Chen Zhao, Zhao Mengzhu, You Liangzhen, Zheng Rui, Jiang Yin, Zhang Xiaoyu, Qiu Ruijin, Sun Yang, Pan Haie, He Tianmai, Wei Xuxu, Chen Zhineng, Zhao Chen, Shang Hongcai
Key Laboratory of Chinese Internal Medicine of Ministry of Education, Dongzhimen Hospital, Beijing University of Chinese Medicine, Beijing, China.
Institute of Basic Research in Clinical Medicine, China Academy of Chinese Medical Sciences, Beijing, China.
Chin Med. 2022 May 17;17(1):58. doi: 10.1186/s13020-022-00617-4.
Traditional Chinese medicine and Western medicine combination (TCM-WMC) increased the complexity of compounds ingested.
To develop a method for screening hepatotoxic compounds in TCM-WMC based on chemical structures using artificial intelligence (AI) methods.
Drug-induced liver injury (DILI) data was collected from the public databases and published literatures. The total dataset formed by DILI data was randomly divided into training set and test set at a ratio of 3:1 approximately. Machine learning models of SGD (Stochastic Gradient Descent), kNN (k-Nearest Neighbor), SVM (Support Vector Machine), NB (Naive Bayes), DT (Decision Tree), RF (Random Forest), ANN (Artificial Neural Network), AdaBoost, LR (Logistic Regression) and one deep learning model (deep belief network, DBN) were adopted to construct models for screening hepatotoxic compounds.

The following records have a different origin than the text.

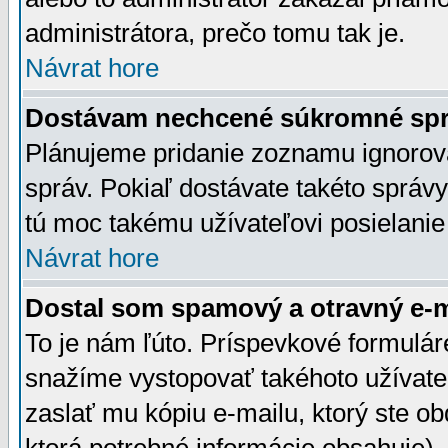
administrátora, prečo tomu tak je.
Návrat hore
Dostávam nechcené súkromné spr
Plánujeme pridanie zoznamu ignorov
správ. Pokiaľ dostávate takéto správy
tú moc takému užívateľovi posielanie
Návrat hore
Dostal som spamový a otravný e-ma
To je nám ľúto. Príspevkové formulá
snažíme vystopovať takéhoto užívateľ
zaslať mu kópiu e-mailu, ktorý ste obdr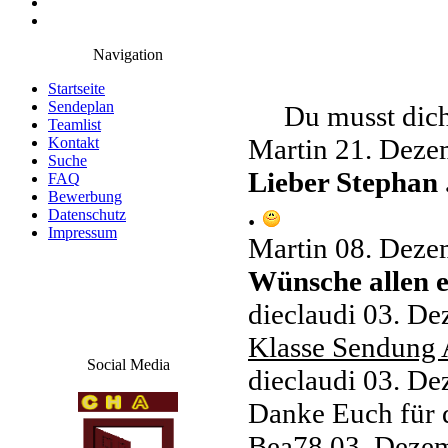
Navigation
Startseite
Sendeplan
Du musst dich
Teamlist
Martin
21. Deze
Kontakt
Suche
Lieber Stephan 
FAQ
Bewerbung
.
Datenschutz
Impressum
Martin
08. Deze
Wünsche allen 
dieclaudi
03. De
Klasse Sendung 
Social Media
dieclaudi
03. De
Danke Euch für
Bea78
03. Dezem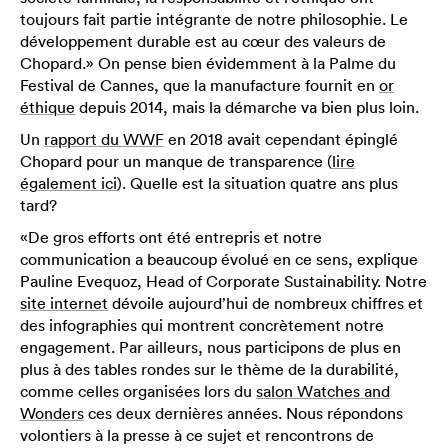
toujours fait partie intégrante de notre philosophie. Le
développement durable est au cœur des valeurs de
Chopard.» On pense bien évidemment à la Palme du
Festival de Cannes, que la manufacture fournit en
or
éthique
depuis 2014, mais la démarche va bien plus loin.
Un
rapport du WWF
en 2018 avait cependant épinglé
Chopard pour un manque de transparence (
lire
également ici
). Quelle est la situation quatre ans plus
tard?
«De gros efforts ont été entrepris et notre
communication a beaucoup évolué en ce sens, explique
Pauline Evequoz, Head of Corporate Sustainability. Notre
site internet
dévoile aujourd’hui de nombreux chiffres et
des infographies qui montrent concrètement notre
engagement. Par ailleurs, nous participons de plus en
plus à des tables rondes sur le thème de la durabilité,
comme celles organisées lors du
salon Watches and
Wonders
ces deux dernières années. Nous répondons
volontiers à la presse à ce sujet et rencontrons de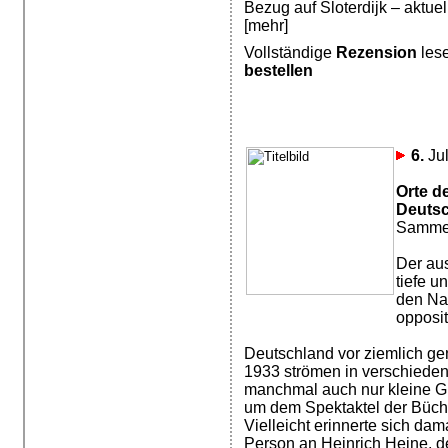
Bezug auf Sloterdijk – aktuel
[mehr]
Vollständige
Rezension
les
bestellen
6.
Jul
Orte d
Deutsc
Samme
Der au
tiefe u
den Naz
opposit
Deutschland vor ziemlich ge
1933 strömen in verschiede
manchmal auch nur kleine Gr
um dem Spektaktel der Büc
Vielleicht erinnerte sich da
Person an Heinrich Heine, d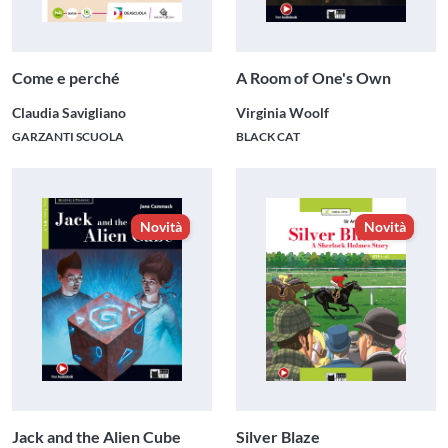
Come e perché
A Room of One's Own
Claudia Savigliano
Virginia Woolf
GARZANTI SCUOLA
BLACK CAT
Novità
Novità
Jack and the Alien Cube
Silver Blaze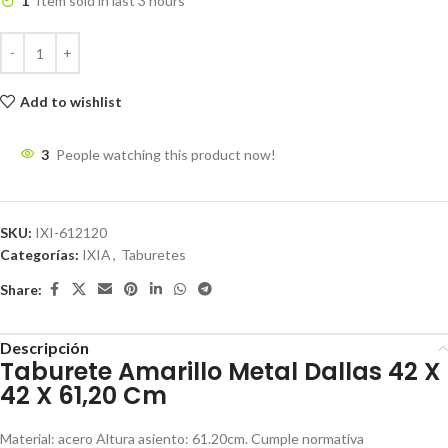
1
Item sold in last 3 hours
Add to wishlist
3
People watching this product now!
SKU:
IXI-612120
Categorías:
IXIA
,
Taburetes
Share:
Descripción
Taburete Amarillo Metal Dallas 42 X
42 X 61,20 Cm
Material: acero Altura asiento: 61.20cm. Cumple normativa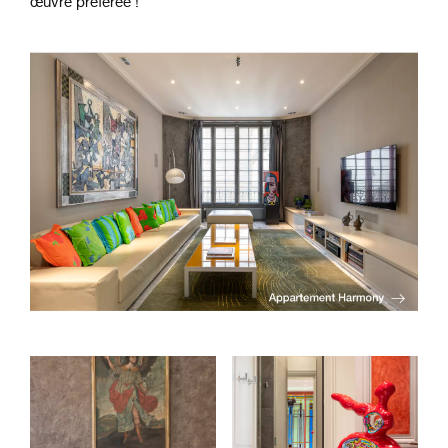
œuvre préférée !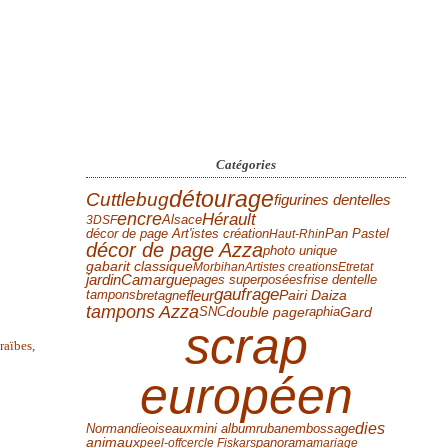
Catégories
détourage
Cuttlebug
figurines dentelles
encre
Hérault
Alsace
3D
SF
Pan Pastel
décor de page Art'istes création
Haut-Rhin
décor de page Azza
photo unique
gabarit classique
Morbihan
Artistes creations
Etretat
jardin
Camargue
frise dentelle
pages superposées
gaufrage
fleur
tampons
Pairi Daiza
bretagne
tampons Azza
Gard
double page
SNC
raphia
scrap
raïbes
,
européen
dies
Normandie
mini album
ruban
oiseaux
embossage
panorama
animaux
peel-off
cercle Fiskars
mariage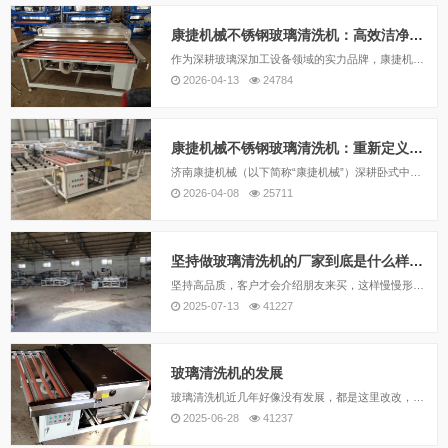
康捷机械不锈钢玻璃清洗机：高效洁净，赋能玻璃深加工升级
作为深耕玻璃深加工设备领域的实力品牌，康捷机械凭借多年技术积淀，推出的不锈钢玻璃清洗机，以材质硬核、性能卓越、适配广泛的优势，成为各行业玻璃加工的优选装备，助力企业实现品质与效率双提升，彰显品牌实力与匠心。
2026-04-13
24784
康捷机械不锈钢玻璃清洗机：重新定义卧式玻璃清洗的高效与耐用
济南康捷机械（以下简称“康捷机械”）深耕卧式中空玻璃设备制造领域十余年，深知用户痛点。其主打产品——新型全不锈钢卧式玻璃清洗机，以“全不锈钢机身”和“高效循环热风系统”为核心优势，致力于为用户提供性价比最高的清洗解决方案。
2026-04-08
25711
坚持做玻璃清洗机的厂家到底是什么样子的
坚持高品质，客户才会介绍朋友来买，这样慢慢形成规模效益。康捷机械，十余年始终坚持高品质的玻璃清洗机，尽量做到不需要售后，做好每一款玻璃清洗机！
2025-07-13
41227
玻璃清洗机的发展
玻璃清洗机近几年好像没有发展，都是这里改改，那里改改，最大的改进就是从原来老式喷塑的玻璃清洗机，过渡到新款的不锈钢玻璃清洗机。
2025-06-28
41237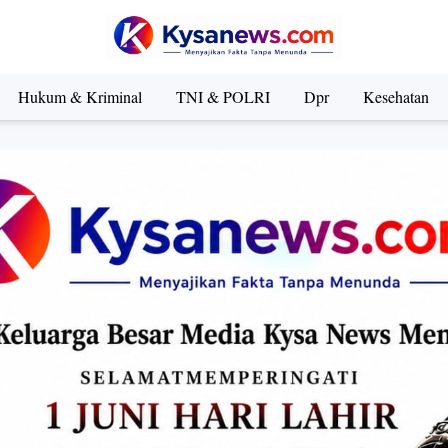
Hukum & Kriminal
TNI & POLRI
Dpr
Kesehatan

Dataset of 2035 hepatotoxic compounds was collected in this research, in which 1505 compounds were as training set and 530 compounds were as test set. Results showed that RF obtained 0.838 of classification accuracy (CA), 0.827 of F1-score, 0.832 of Precision, 0.838 of Recall, 0.814 of area under the curve (AUC) on the training set and 0.767 of CA, 0.731 of F1, 0.739 of Precision, 0.767 of Recall, 0.739 of AUC on the test set, which was better than other eight machine learning methods. The DBN obtained 82.2% accuracy on the test set, which was higher than any other machine learning models on the test set.
The DILI AI models were expected to effectively screen hepatotoxic compounds in TCM-WMC.
中西医结合增加了摄入化合物的复杂性。
基于化学结构,利用人工智能方法开发一种筛选中西医结合中肝毒性化合物的方法。
从公共数据库和已发表文献中收集药物性肝损伤(DILI)数据。由DILI数据形成的总数据集以约3:1的比例随机分为训练集和测试集。采用随机梯度下降(SGD)、k近邻(kNN)、支持向量机(SVM)、朴素贝叶斯(NB)、决策树(DT)、随机森林(RF)、人工神经网络(ANN)、自适应增强(AdaBoost)、逻辑回归(LR)等机器学习模型以及一种深度学习模型(深度信念网络,DBN)构建筛选肝毒性化合物的模型。
本研究收集了2035种肝毒性化合物的数据集,其中1505种化合物作为训练集,530种化合物作为测试集。结果表明,RF在训练集上的分类准确率(CA)为0.838,F1分数为0.827,精确率为0.832,召回率为0.838,曲线下面积(AUC)为0.814;在测试集上的CA为0.767,F1为0.731,精确率为0.739,召回率为0.767,AUC为0.739,优于其他八种机器学习方法。DBN在测试集上的准确率为82.2%,高于测试集上的任何其他机器学习模型。
DILI人工智能模型有望有效筛选中西医结合中的肝毒性化合物。